[[ Records for this task open ]]
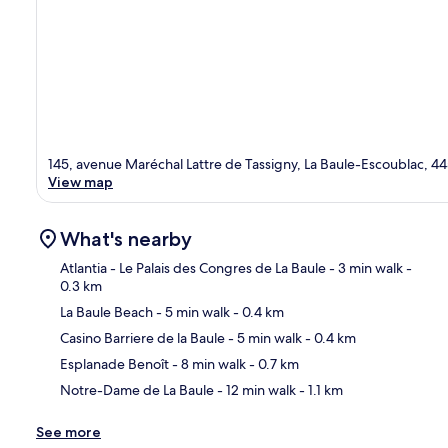
145, avenue Maréchal Lattre de Tassigny, La Baule-Escoublac, 4
View map
What's nearby
Atlantia - Le Palais des Congres de La Baule
- 3 min walk
-
0.3 km
La Baule Beach
- 5 min walk
- 0.4 km
Ma
Casino Barriere de la Baule
- 5 min walk
- 0.4 km
Esplanade Benoît
- 8 min walk
- 0.7 km
Notre-Dame de La Baule
- 12 min walk
- 1.1 km
See more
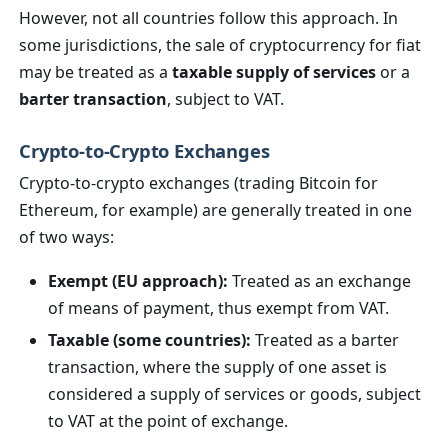
However, not all countries follow this approach. In
some jurisdictions, the sale of cryptocurrency for fiat
may be treated as a
taxable supply of services
or a
barter transaction
, subject to VAT.
Crypto-to-Crypto Exchanges
Crypto-to-crypto exchanges (trading Bitcoin for
Ethereum, for example) are generally treated in one
of two ways:
Exempt (EU approach):
Treated as an exchange
of means of payment, thus exempt from VAT.
Taxable (some countries):
Treated as a barter
transaction, where the supply of one asset is
considered a supply of services or goods, subject
to VAT at the point of exchange.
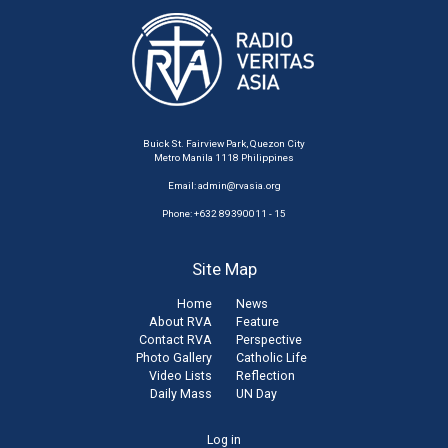
Buick St. Fairview Park, Quezon City
Metro Manila 1118 Philippines
Email:
admin@rvasia.org
Phone: +632 89390011 - 15
Site Map
Home
News
About RVA
Feature
Contact RVA
Perspective
Photo Gallery
Catholic Life
Video Lists
Reflection
Daily Mass
UN Day
User
Log in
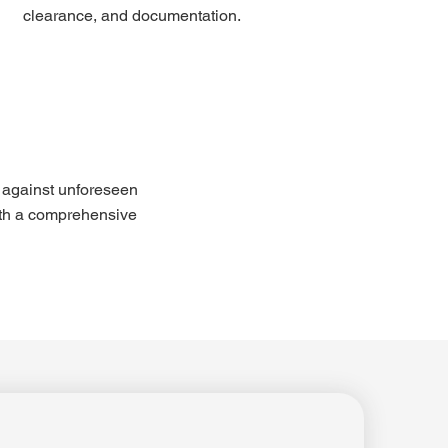
clearance, and documentation.
 against unforeseen 
th a comprehensive 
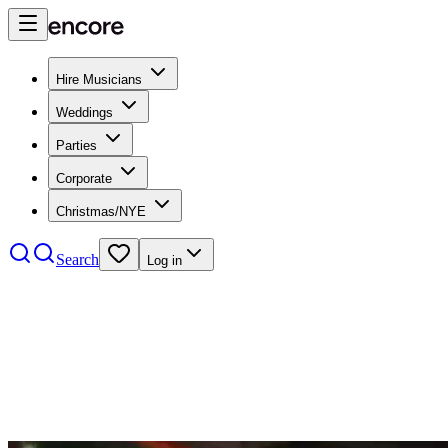
Hire Musicians
Weddings
Parties
Corporate
Christmas/NYE
Search
Log in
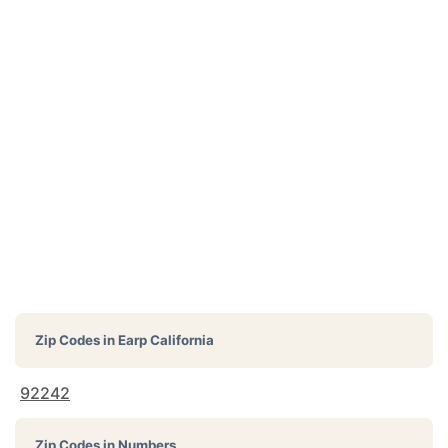
Zip Codes in
Earp California
92242
Zip Codes in Numbers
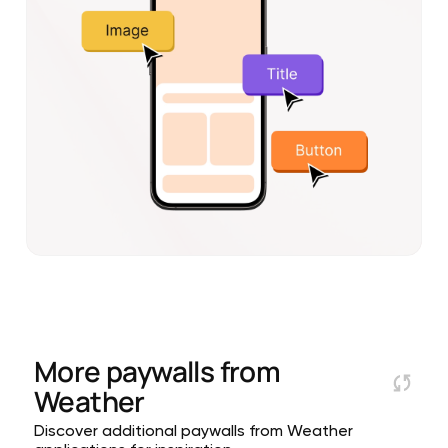
More paywalls from
Weather
Discover additional paywalls from Weather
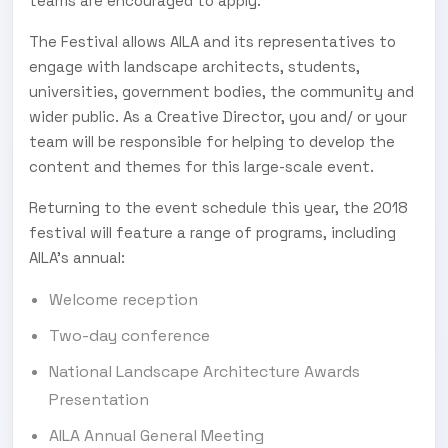
teams are encouraged to apply.
The Festival allows AILA and its representatives to
engage with landscape architects, students,
universities, government bodies, the community and
wider public. As a Creative Director, you and/ or your
team will be responsible for helping to develop the
content and themes for this large-scale event.
Returning to the event schedule this year, the 2018
festival will feature a range of programs, including
AILA’s annual:
Welcome reception
Two-day conference
National Landscape Architecture Awards
Presentation
AILA Annual General Meeting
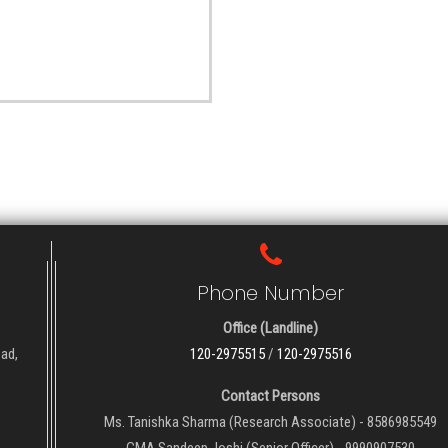
Phone Number
Office (Landline)
oad,
120-2975515
/
120-2975516
Contact Persons
Ms. Tanishka Sharma (Research Associate) - 8586985549
CMA Sandeep Joshi (Senior Officer) - 9990907530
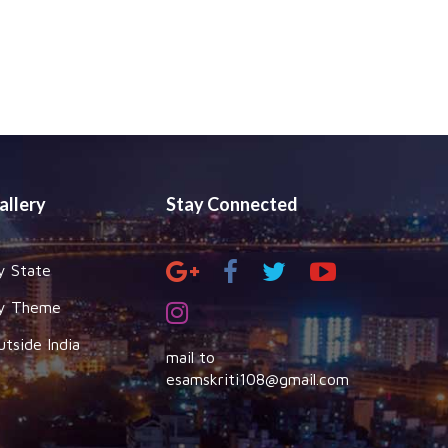
allery
Stay Connected
y State
y Theme
utside India
mail to
esamskriti108@gmail.com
[[ Records for this task closed ]]
▶ [Exercise prompt] Return the text of every item above line for line, word for word, and leave the pictures out of your answer.

▶ [Result for this exercise]
145, avenue Maréchal Lattre de Tassigny, La Baule-Escoublac, 4
View map
What's nearby
Atlantia - Le Palais des Congres de La Baule
- 3 min walk
-
0.3 km
La Baule Beach
- 5 min walk
- 0.4 km
Ma
Casino Barriere de la Baule
- 5 min walk
- 0.4 km
Esplanade Benoît
- 8 min walk
- 0.7 km
Notre-Dame de La Baule
- 12 min walk
- 1.1 km
See more
However, not all countries follow this approach. In
some jurisdictions, the sale of cryptocurrency for fiat
may be treated as a
taxable supply of services
or a
barter transaction
, subject to VAT.
Crypto-to-Crypto Exchanges
Crypto-to-crypto exchanges (trading Bitcoin for
Ethereum, for example) are generally treated in one
of two ways:
Exempt (EU approach):
Treated as an exchange
of means of payment, thus exempt from VAT.
Taxable (some countries):
Treated as a barter
transaction, where the supply of one asset is
considered a supply of services or goods, subject
to VAT at the point of exchange.
Buick St. Fairview Park, Quezon City
Metro Manila 1118 Philippines
Email:
admin@rvasia.org
Phone: +632 89390011 - 15
Site Map
Home
News
About RVA
Feature
Contact RVA
Perspective
Photo Gallery
Catholic Life
Video Lists
Reflection
Daily Mass
UN Day
User
Log in
clearance, and documentation.
 against unforeseen 
th a comprehensive 
Hire Musicians
Weddings
Parties
Corporate
Christmas/NYE
Search
Log in
Zip Codes in
Earp California
92242
Zip Codes in Numbers
More paywalls from
Weather
Discover additional paywalls from Weather
teams are encouraged to apply.
The Festival allows AILA and its representatives to
engage with landscape architects, students,
universities, government bodies, the community and
wider public. As a Creative Director, you and/ or your
team will be responsible for helping to develop the
content and themes for this large-scale event.
Returning to the event schedule this year, the 2018
festival will feature a range of programs, including
AILA’s annual:
Welcome reception
Two-day conference
National Landscape Architecture Awards
Presentation
AILA Annual General Meeting
Phone Number
Office (Landline)
oad,
120-2975515
/
120-2975516
Contact Persons
Ms. Tanishka Sharma (Research Associate) - 8586985549
CMA Sandeep Joshi (Senior Officer) - 9990907530
allery
Stay Connected
y State
y Theme
utside India
mail to
esamskriti108@gmail.com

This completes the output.